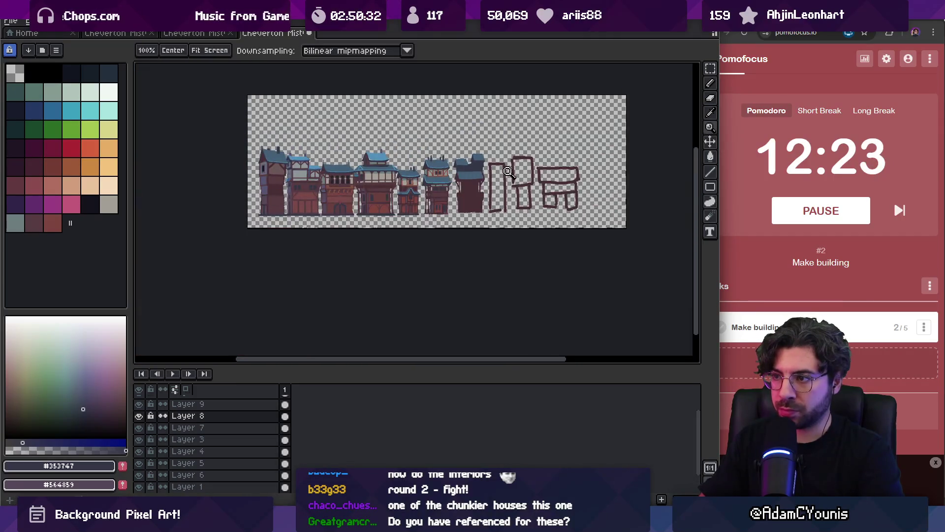
scroll(508, 173, up, 4)
key(q)
mouse_move(431, 112)
mouse_down()
mouse_move(445, 176)
mouse_move(525, 198)
mouse_up()
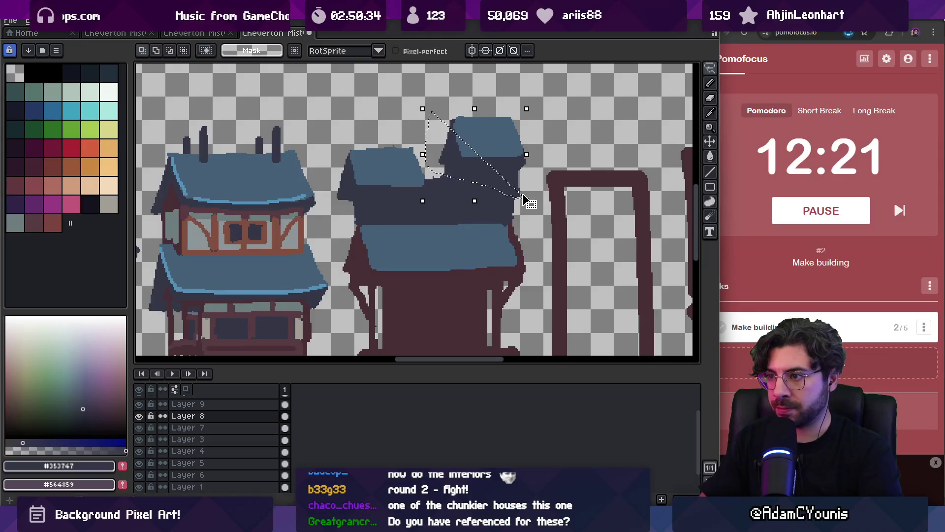
key(ctrl+d)
drag(488, 168, 478, 126)
click(468, 148)
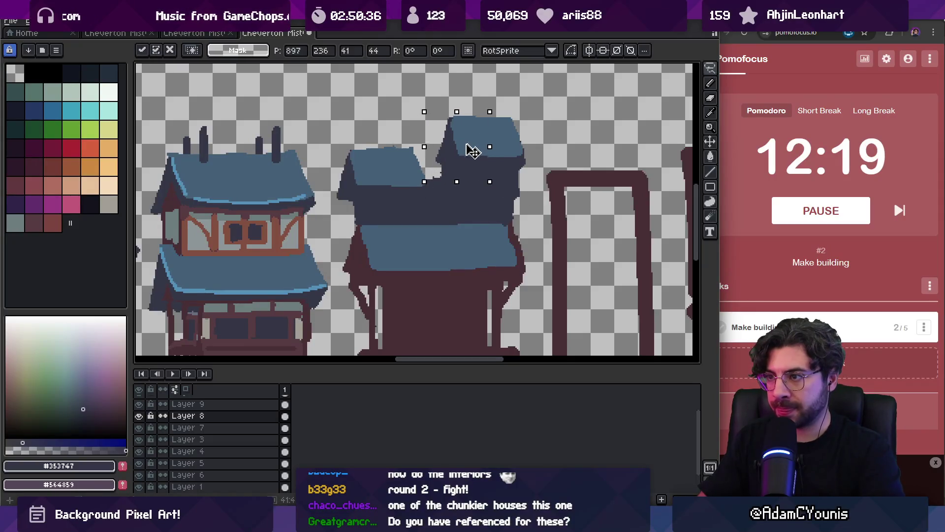
click(392, 147)
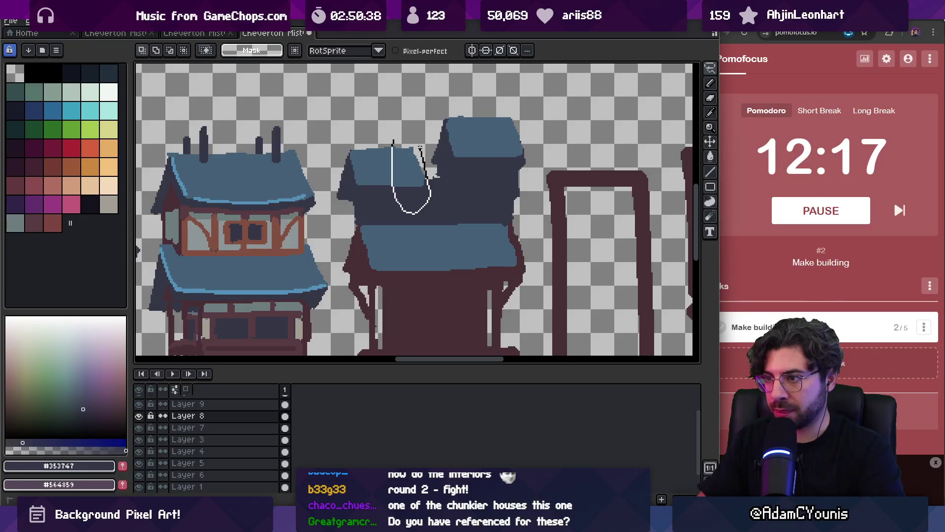
drag(420, 148, 441, 137)
key(ctrl+d)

◆ ◆ ◆

What this task involves: Please hand back every entry above exactly, with no images in the copy.

Exercise answer:
scroll(508, 173, up, 4)
key(q)
mouse_move(431, 112)
mouse_down()
mouse_move(445, 176)
mouse_move(525, 198)
mouse_up()
key(ctrl+d)
drag(488, 168, 478, 126)
click(468, 148)
click(392, 147)
drag(420, 148, 441, 137)
key(ctrl+d)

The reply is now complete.